Material for the task -
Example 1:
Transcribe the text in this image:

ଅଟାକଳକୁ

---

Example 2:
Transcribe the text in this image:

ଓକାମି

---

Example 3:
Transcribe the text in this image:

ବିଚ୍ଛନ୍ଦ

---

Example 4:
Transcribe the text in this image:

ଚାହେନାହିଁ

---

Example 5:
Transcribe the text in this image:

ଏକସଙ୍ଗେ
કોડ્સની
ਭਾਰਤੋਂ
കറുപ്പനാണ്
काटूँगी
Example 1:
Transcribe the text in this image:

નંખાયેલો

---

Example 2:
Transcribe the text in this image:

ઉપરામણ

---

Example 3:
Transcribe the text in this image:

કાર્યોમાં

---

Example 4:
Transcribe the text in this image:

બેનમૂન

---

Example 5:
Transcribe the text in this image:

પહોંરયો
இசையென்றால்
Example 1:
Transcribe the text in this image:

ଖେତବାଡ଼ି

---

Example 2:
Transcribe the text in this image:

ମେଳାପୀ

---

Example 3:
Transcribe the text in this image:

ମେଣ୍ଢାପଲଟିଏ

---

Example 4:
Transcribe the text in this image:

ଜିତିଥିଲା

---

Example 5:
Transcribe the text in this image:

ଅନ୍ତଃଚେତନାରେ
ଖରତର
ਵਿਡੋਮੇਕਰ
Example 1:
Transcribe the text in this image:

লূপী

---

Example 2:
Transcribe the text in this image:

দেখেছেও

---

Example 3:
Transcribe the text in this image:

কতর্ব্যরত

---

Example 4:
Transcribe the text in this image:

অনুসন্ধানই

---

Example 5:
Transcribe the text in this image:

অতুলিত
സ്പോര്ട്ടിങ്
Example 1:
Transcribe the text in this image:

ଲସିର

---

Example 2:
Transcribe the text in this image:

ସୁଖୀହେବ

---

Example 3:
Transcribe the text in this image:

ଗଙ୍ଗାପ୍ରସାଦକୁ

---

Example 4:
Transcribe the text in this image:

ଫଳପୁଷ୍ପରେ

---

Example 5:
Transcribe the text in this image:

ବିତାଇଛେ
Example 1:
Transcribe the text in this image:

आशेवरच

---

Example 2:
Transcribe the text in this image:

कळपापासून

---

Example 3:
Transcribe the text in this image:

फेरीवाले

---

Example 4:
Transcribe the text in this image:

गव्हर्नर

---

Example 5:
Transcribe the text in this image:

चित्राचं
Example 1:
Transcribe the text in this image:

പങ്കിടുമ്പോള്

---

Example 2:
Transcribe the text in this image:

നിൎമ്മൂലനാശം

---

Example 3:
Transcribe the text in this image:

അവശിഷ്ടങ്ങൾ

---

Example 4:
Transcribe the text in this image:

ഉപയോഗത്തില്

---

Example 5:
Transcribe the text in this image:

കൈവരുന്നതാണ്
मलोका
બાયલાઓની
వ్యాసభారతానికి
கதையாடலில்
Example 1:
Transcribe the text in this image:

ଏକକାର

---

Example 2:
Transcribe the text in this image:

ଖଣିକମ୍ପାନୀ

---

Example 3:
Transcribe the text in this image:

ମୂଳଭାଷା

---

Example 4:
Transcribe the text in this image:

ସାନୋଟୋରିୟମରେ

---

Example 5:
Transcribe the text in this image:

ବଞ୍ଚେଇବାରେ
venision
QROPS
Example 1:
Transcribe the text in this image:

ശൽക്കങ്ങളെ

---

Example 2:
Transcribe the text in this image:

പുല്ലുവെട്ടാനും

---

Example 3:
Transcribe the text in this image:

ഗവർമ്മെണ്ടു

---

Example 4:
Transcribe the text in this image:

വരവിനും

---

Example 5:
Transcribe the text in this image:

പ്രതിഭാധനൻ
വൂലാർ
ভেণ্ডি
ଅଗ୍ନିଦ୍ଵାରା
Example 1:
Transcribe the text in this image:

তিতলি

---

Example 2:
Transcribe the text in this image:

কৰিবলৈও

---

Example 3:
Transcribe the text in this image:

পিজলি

Assigned task -
Quote the data in full, keeping each word unchanged.

Solution -
Example 1:
Transcribe the text in this image:

ଅଟାକଳକୁ

---

Example 2:
Transcribe the text in this image:

ଓକାମି

---

Example 3:
Transcribe the text in this image:

ବିଚ୍ଛନ୍ଦ

---

Example 4:
Transcribe the text in this image:

ଚାହେନାହିଁ

---

Example 5:
Transcribe the text in this image:

ଏକସଙ୍ଗେ
કોડ્સની
ਭਾਰਤੋਂ
കറുപ്പനാണ്
काटूँगी
Example 1:
Transcribe the text in this image:

નંખાયેલો

---

Example 2:
Transcribe the text in this image:

ઉપરામણ

---

Example 3:
Transcribe the text in this image:

કાર્યોમાં

---

Example 4:
Transcribe the text in this image:

બેનમૂન

---

Example 5:
Transcribe the text in this image:

પહોંરયો
இசையென்றால்
Example 1:
Transcribe the text in this image:

ଖେତବାଡ଼ି

---

Example 2:
Transcribe the text in this image:

ମେଳାପୀ

---

Example 3:
Transcribe the text in this image:

ମେଣ୍ଢାପଲଟିଏ

---

Example 4:
Transcribe the text in this image:

ଜିତିଥିଲା

---

Example 5:
Transcribe the text in this image:

ଅନ୍ତଃଚେତନାରେ
ଖରତର
ਵਿਡੋਮੇਕਰ
Example 1:
Transcribe the text in this image:

লূপী

---

Example 2:
Transcribe the text in this image:

দেখেছেও

---

Example 3:
Transcribe the text in this image:

কতর্ব্যরত

---

Example 4:
Transcribe the text in this image:

অনুসন্ধানই

---

Example 5:
Transcribe the text in this image:

অতুলিত
സ്പോര്ട്ടിങ്
Example 1:
Transcribe the text in this image:

ଲସିର

---

Example 2:
Transcribe the text in this image:

ସୁଖୀହେବ

---

Example 3:
Transcribe the text in this image:

ଗଙ୍ଗାପ୍ରସାଦକୁ

---

Example 4:
Transcribe the text in this image:

ଫଳପୁଷ୍ପରେ

---

Example 5:
Transcribe the text in this image:

ବିତାଇଛେ
Example 1:
Transcribe the text in this image:

आशेवरच

---

Example 2:
Transcribe the text in this image:

कळपापासून

---

Example 3:
Transcribe the text in this image:

फेरीवाले

---

Example 4:
Transcribe the text in this image:

गव्हर्नर

---

Example 5:
Transcribe the text in this image:

चित्राचं
Example 1:
Transcribe the text in this image:

പങ്കിടുമ്പോള്

---

Example 2:
Transcribe the text in this image:

നിൎമ്മൂലനാശം

---

Example 3:
Transcribe the text in this image:

അവശിഷ്ടങ്ങൾ

---

Example 4:
Transcribe the text in this image:

ഉപയോഗത്തില്

---

Example 5:
Transcribe the text in this image:

കൈവരുന്നതാണ്
मलोका
બાયલાઓની
వ్యాసభారతానికి
கதையாடலில்
Example 1:
Transcribe the text in this image:

ଏକକାର

---

Example 2:
Transcribe the text in this image:

ଖଣିକମ୍ପାନୀ

---

Example 3:
Transcribe the text in this image:

ମୂଳଭାଷା

---

Example 4:
Transcribe the text in this image:

ସାନୋଟୋରିୟମରେ

---

Example 5:
Transcribe the text in this image:

ବଞ୍ଚେଇବାରେ
venision
QROPS
Example 1:
Transcribe the text in this image:

ശൽക്കങ്ങളെ

---

Example 2:
Transcribe the text in this image:

പുല്ലുവെട്ടാനും

---

Example 3:
Transcribe the text in this image:

ഗവർമ്മെണ്ടു

---

Example 4:
Transcribe the text in this image:

വരവിനും

---

Example 5:
Transcribe the text in this image:

പ്രതിഭാധനൻ
വൂലാർ
ভেণ্ডি
ଅଗ୍ନିଦ୍ଵାରା
Example 1:
Transcribe the text in this image:

তিতলি

---

Example 2:
Transcribe the text in this image:

কৰিবলৈও

---

Example 3:
Transcribe the text in this image:

পিজলি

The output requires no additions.